I placed my hand over his. "We just weren't enough, and I need you to know that one day hopefully we'll both find someone who is enough."

"I thought I’d found someone before, was getting engaged to them." He said. Guilt consumed me that I'd let this man flirt with me in my job and stole him from a potential future wife. It was like John had read my mind because he said:

"Oh fuck it. You might as well know. There was never any fiancée. I just fancied you and thought that was a way in."

"What?"

"I thought I'd show my interest while playing hard to get and it worked, didn't it?"

"John, I've spent so much time feeling guilty about my actions. That I'd taken another woman's man. The only reason I continued was because I'd thought you would have split up anyway given you were clearly not that interested in her if you'd been flirting so heavily with me." I finished the last of my drink. "Our relationship was based on a lie, and I came to it with a part of myself I didn't like. A mistake. I would never do that to another woman now. It's made me feel sick to my stomach about having hurt someone else."

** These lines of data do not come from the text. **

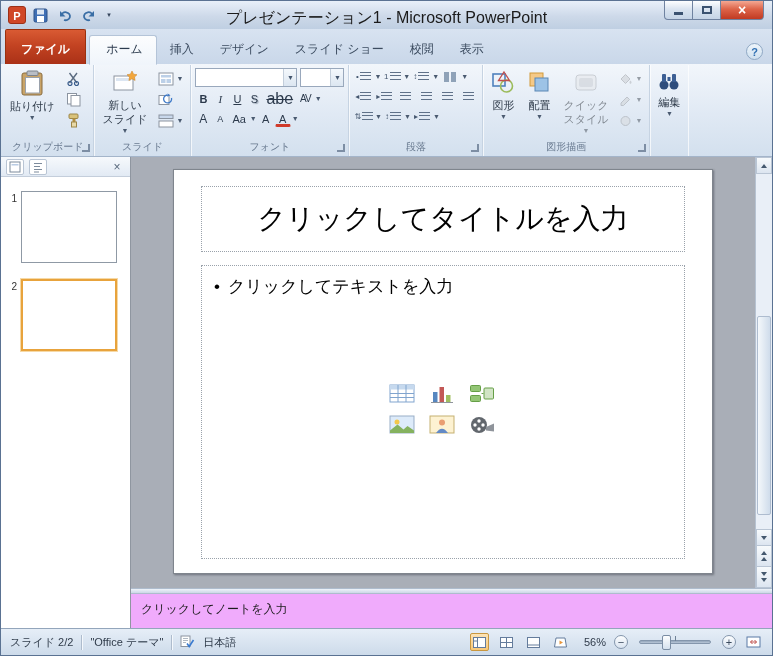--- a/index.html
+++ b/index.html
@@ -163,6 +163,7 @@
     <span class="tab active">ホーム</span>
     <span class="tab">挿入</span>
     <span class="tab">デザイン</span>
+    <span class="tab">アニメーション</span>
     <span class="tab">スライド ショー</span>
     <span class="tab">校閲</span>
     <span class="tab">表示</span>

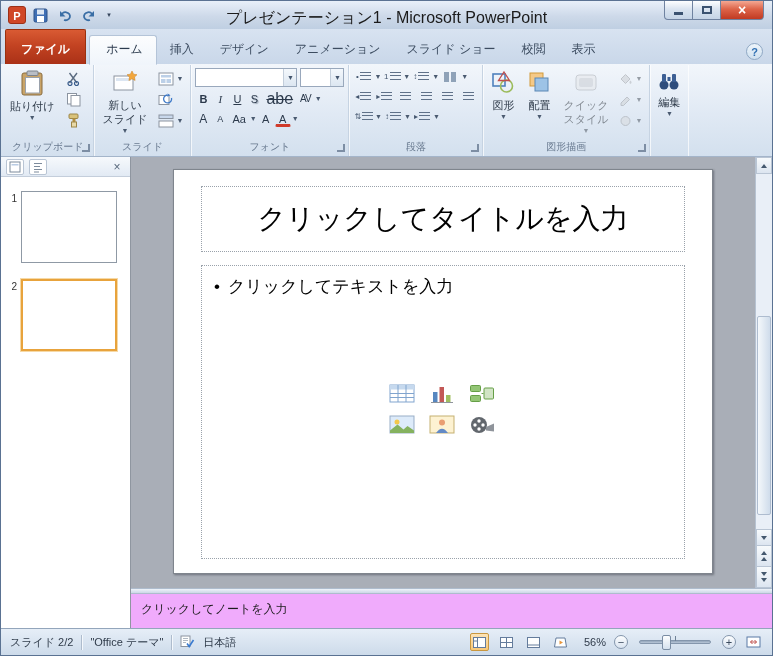--- a/index.html
+++ b/index.html
@@ -363,17 +363,6 @@
 
     <div class="rgroup">
       <div class="rg-body">
-        <div class="bigbtn">
-          <span>
-            <svg width="24" height="25">
-                <rect x="2" y="4" width="12" height="12" fill="none" stroke="#4f81bd" stroke-width="1.6"></rect>
-                <circle cx="15.5" cy="16" r="6" fill="none" stroke="#9bbb59" stroke-width="1.6"></circle>
-                <path d="M13 2 l5.5 8.5 h-11 z" fill="none" stroke="#c0504d" stroke-width="1.3"></path>
-              </svg>
-          </span>
-          <span class="lbl">図形</span>
-          <span class="dd">▼</span>
-        </div>
         <div class="bigbtn">
           <span>
             <svg width="24" height="25">

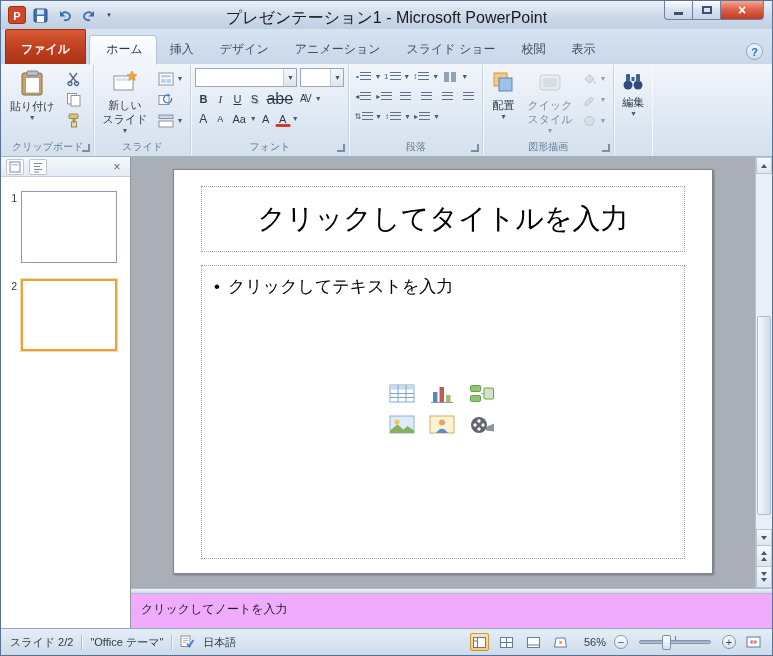--- a/index.html
+++ b/index.html
@@ -39,7 +39,7 @@
   .dd { font-size: 7px; color: #4a5a70; line-height: 7px; }
   .smallcol { display: flex; flex-direction: column; gap: 4px; padding: 4px 2px; }
   .sbtn { display: flex; align-items: center; gap: 2px; height: 17px; padding: 0 2px; border: 1px solid transparent; border-radius: 2px; }
-  .dis { opacity: .55; filter: grayscale(.5); }
+  .dis { opacity: .55; filter: grayscale(.5); font-weight: bold; }
 
   .frows, .prows { display: flex; flex-direction: column; gap: 3px; padding: 2px 2px 0; }
   .combo-row { display: flex; gap: 3px; }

"Well, you can get over it now, because there never was anyone."

I huff-laughed. "You don't get it, do you? Whether they were real or not, I made the wrong decision, and I know now that being with you was a total wrong decision. Especially after the fiasco with Joelle and the double proposal."

He looked down at the floor.

I stood up. "Thank you for coming, John. It's really helped me to clarify what we had and put things in perspective. I hope you do meet the right woman soon. Maybe if you don't lie to her, and don't act like an idiot, you'll have more success. I know I've certainly learned lessons from this relationship."

He stood up himself. "I came here hoping for another chance, but I see now, we are completely over. Your heart belongs with Rex. I can see it clear as day. Why can't you?"

I let him out of the house and closed the door behind him. I was left feeling a sense of sadness and regret about me and John, and with a yearning inside me to see Rex again. But he'd not been in contact with me. His message was clear.